Can you arrange the lines of the material below as a numbered list, leaving out the blank lines and the pictures?

=== EXERCISE INPUTS ===

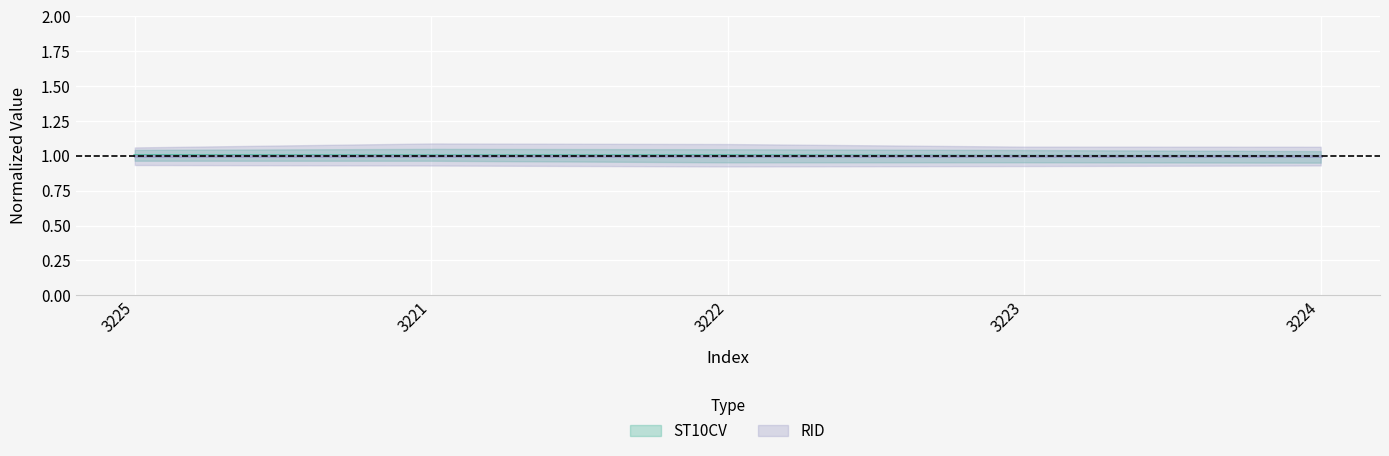

List the labels in order of value, smallest first.

3224, 3223, 3221, 3222, 3225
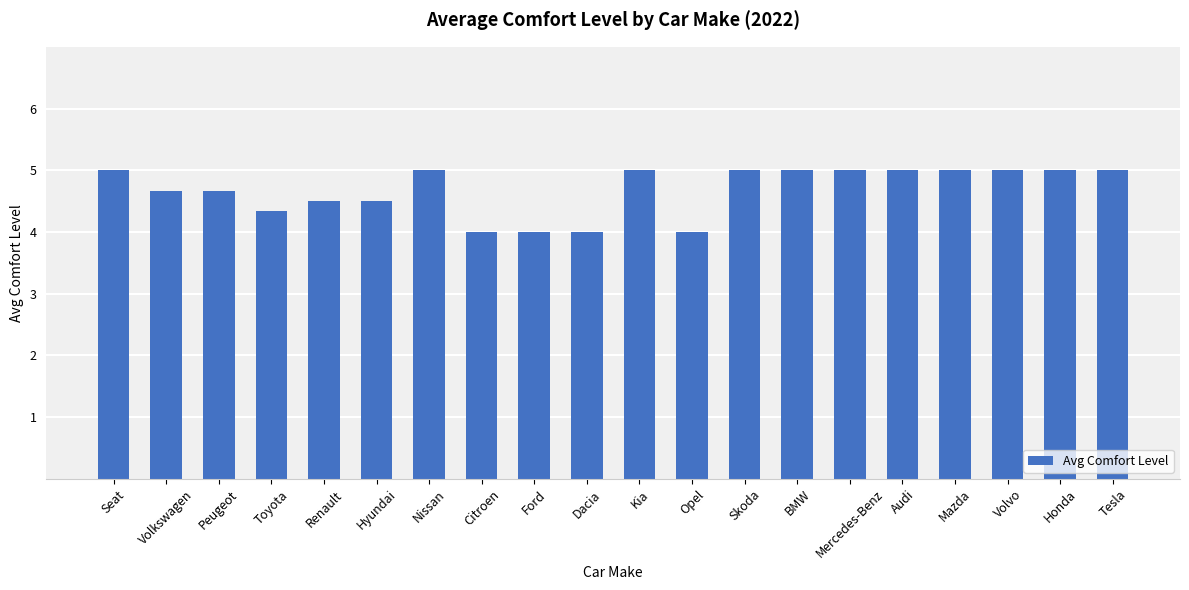

What is the value of the 7th bar from the left?

5.0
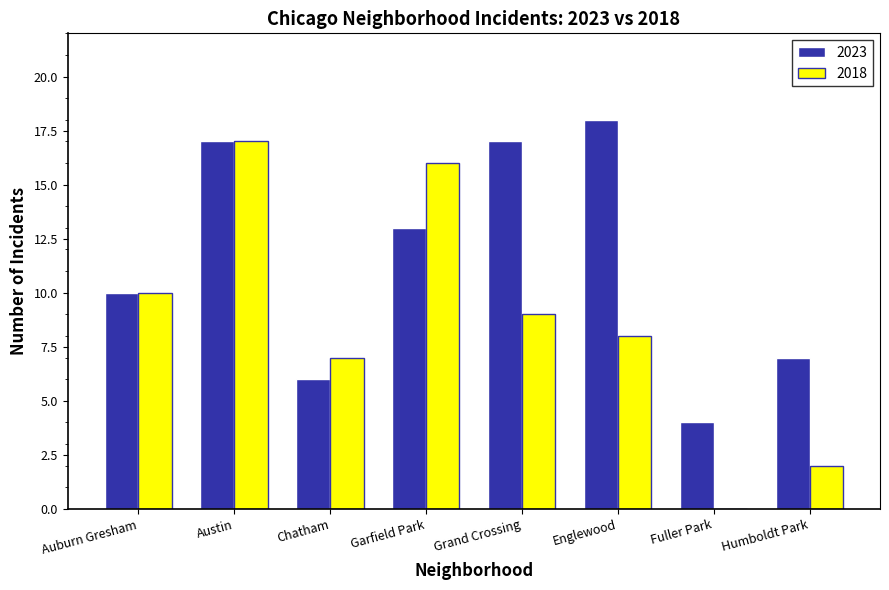

What is the approximate value of 2018 at Grand Crossing?

9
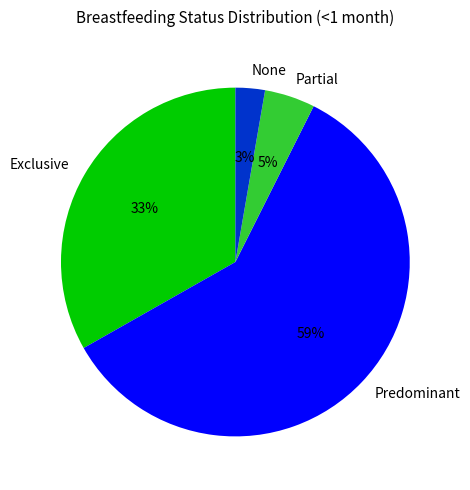

Rank the categories by value from lowest to highest.

None, Partial, Exclusive, Predominant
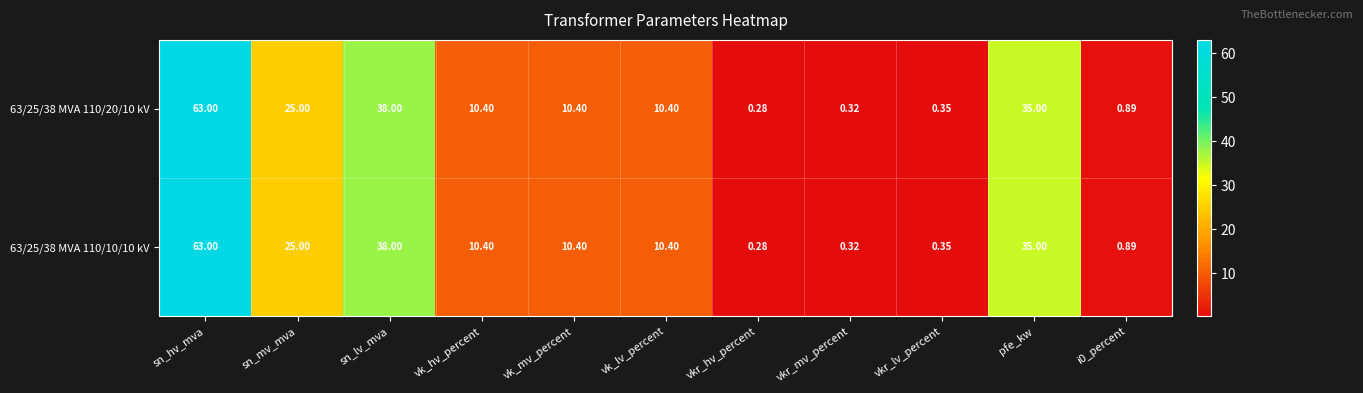

At which label does 63/25/38 MVA 110/10/10 kV first exceed 10?

sn_hv_mva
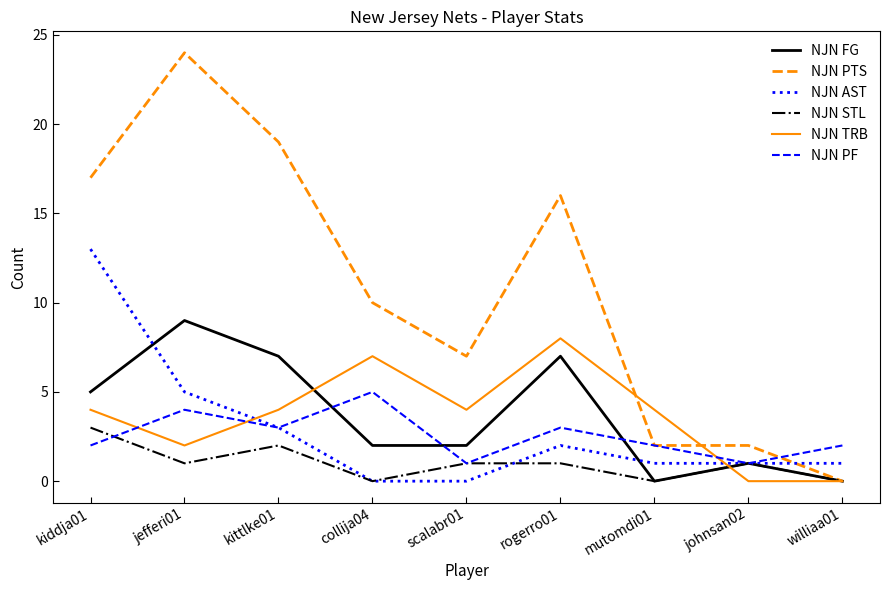

True or false: NJN TRB and NJN FG intersect in this chart.

True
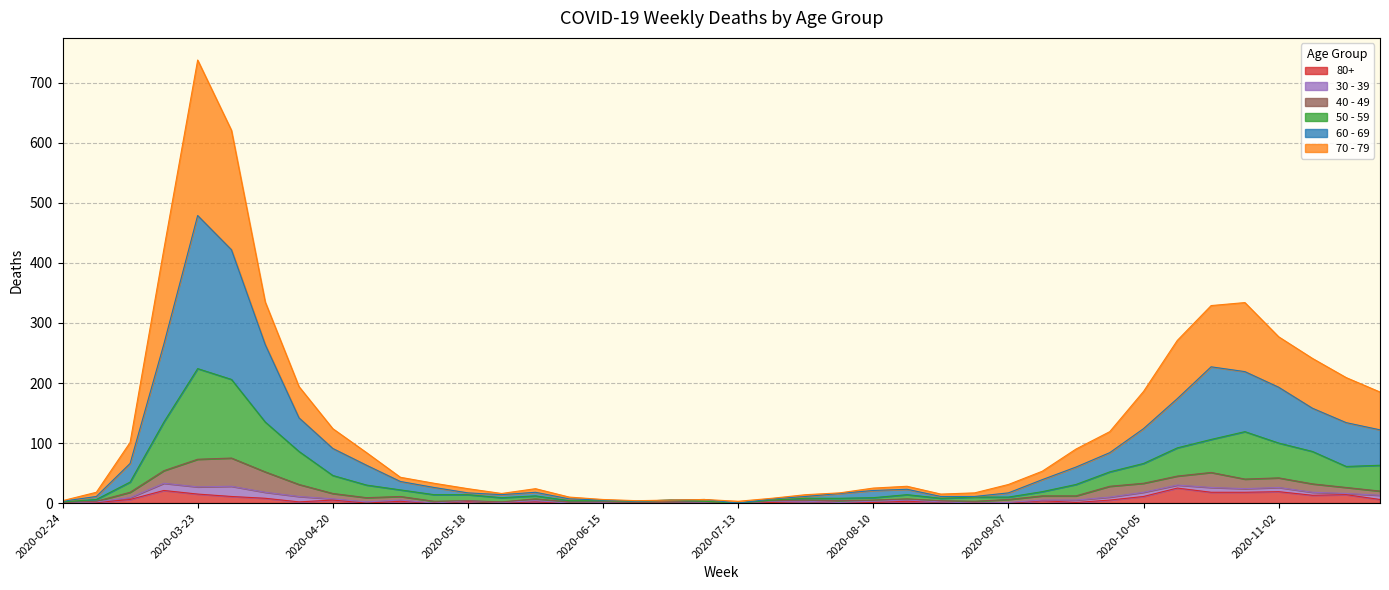

In 70 - 79, how many points are higher than both neighbors (excluding endpoints)?

5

===

◆ EXERCISE RESPONSE
1. List the labels in order of value, smallest first.
2. 3224, 3223, 3221, 3222, 3225
3. What is the value of the 7th bar from the left?
4. 5.0
5. What is the approximate value of 2018 at Grand Crossing?
6. 9
7. Rank the categories by value from lowest to highest.
8. None, Partial, Exclusive, Predominant
9. At which label does 63/25/38 MVA 110/10/10 kV first exceed 10?
10. sn_hv_mva
11. True or false: NJN TRB and NJN FG intersect in this chart.
12. True
13. In 70 - 79, how many points are higher than both neighbors (excluding endpoints)?
14. 5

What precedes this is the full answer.